The sense of alienation at Dartmouth is widespread I know this because of the enormous feedback I received in response to my column last week, many from students who shared this feeling and they were not just students of color. A white male alum who suffered from mental health issues while at Dartmouth was denied medical withdrawal, and shared with me a complete stranger his story and his feelings of not mattering to the College. Why would he feel compelled to do that? Because we are members of the same community, and because he identified with what I said. Not because I was trying to be his spokesperson. These are my values too.

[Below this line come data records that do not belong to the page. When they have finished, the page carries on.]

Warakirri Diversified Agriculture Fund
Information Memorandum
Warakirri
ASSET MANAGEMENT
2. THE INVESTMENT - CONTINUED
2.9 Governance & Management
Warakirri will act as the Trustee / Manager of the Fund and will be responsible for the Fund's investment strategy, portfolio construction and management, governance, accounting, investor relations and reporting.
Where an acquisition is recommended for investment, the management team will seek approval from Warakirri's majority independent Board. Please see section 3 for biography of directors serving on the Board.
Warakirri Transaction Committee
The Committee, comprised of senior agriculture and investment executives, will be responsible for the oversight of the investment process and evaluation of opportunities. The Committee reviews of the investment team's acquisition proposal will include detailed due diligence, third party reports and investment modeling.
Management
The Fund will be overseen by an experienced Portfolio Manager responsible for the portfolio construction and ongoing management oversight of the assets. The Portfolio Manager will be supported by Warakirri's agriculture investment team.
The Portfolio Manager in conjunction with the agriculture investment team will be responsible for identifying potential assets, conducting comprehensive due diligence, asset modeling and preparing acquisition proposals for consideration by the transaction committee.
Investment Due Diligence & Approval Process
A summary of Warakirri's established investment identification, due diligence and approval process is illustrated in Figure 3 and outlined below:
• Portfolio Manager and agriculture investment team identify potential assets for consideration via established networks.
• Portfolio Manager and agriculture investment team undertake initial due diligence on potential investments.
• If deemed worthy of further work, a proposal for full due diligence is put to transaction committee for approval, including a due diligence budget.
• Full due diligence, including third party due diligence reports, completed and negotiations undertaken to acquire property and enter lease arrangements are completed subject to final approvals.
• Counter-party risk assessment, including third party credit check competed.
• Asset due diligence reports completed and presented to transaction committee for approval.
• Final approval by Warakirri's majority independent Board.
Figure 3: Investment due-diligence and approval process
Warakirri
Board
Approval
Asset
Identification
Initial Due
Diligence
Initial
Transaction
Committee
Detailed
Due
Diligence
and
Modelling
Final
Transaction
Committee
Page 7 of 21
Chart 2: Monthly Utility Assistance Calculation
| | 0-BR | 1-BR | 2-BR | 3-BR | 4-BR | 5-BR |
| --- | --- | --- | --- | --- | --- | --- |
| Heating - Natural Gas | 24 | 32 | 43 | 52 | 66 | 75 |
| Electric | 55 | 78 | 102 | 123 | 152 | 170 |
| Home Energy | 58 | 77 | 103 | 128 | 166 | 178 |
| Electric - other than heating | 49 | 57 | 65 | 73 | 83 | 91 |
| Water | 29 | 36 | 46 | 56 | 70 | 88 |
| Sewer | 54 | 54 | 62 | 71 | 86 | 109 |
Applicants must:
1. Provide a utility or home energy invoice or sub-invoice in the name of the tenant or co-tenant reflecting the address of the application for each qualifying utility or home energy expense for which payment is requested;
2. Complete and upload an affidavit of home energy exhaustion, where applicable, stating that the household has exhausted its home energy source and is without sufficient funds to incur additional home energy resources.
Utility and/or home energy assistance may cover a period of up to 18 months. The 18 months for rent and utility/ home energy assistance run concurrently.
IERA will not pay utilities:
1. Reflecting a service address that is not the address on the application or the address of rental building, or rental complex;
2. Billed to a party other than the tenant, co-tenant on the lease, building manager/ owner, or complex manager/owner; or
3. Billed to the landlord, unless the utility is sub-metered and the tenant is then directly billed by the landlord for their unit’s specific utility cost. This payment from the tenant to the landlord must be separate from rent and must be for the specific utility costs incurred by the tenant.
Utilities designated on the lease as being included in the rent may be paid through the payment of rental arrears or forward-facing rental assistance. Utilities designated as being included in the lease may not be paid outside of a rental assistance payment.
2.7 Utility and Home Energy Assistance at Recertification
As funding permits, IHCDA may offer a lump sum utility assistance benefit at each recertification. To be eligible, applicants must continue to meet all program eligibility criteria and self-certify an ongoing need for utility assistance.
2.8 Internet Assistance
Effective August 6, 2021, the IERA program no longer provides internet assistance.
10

I could easily have been born into different circumstances, like my mother who is from a tiny coal-mining town and grew up thinking she was rich because her family could afford real meat instead of dog food like the other kids. Or my best friend, who works her own way through school and will have to pay off loans for years after graduation. Or any number of people who blitzed me saying that they hate this school and feel as if they were just shipped in as statistical window dressing to compete with the diversity of other Ivies, but have no support and no identifiable community here. There's no reason why I'm not in the position of any of those people other than chance and circumstance, so why shouldn't it be vitally important to me on a personal level to work to create a community in which everyone's interests and needs are actively promoted and met? It's not guilt it's common humanity.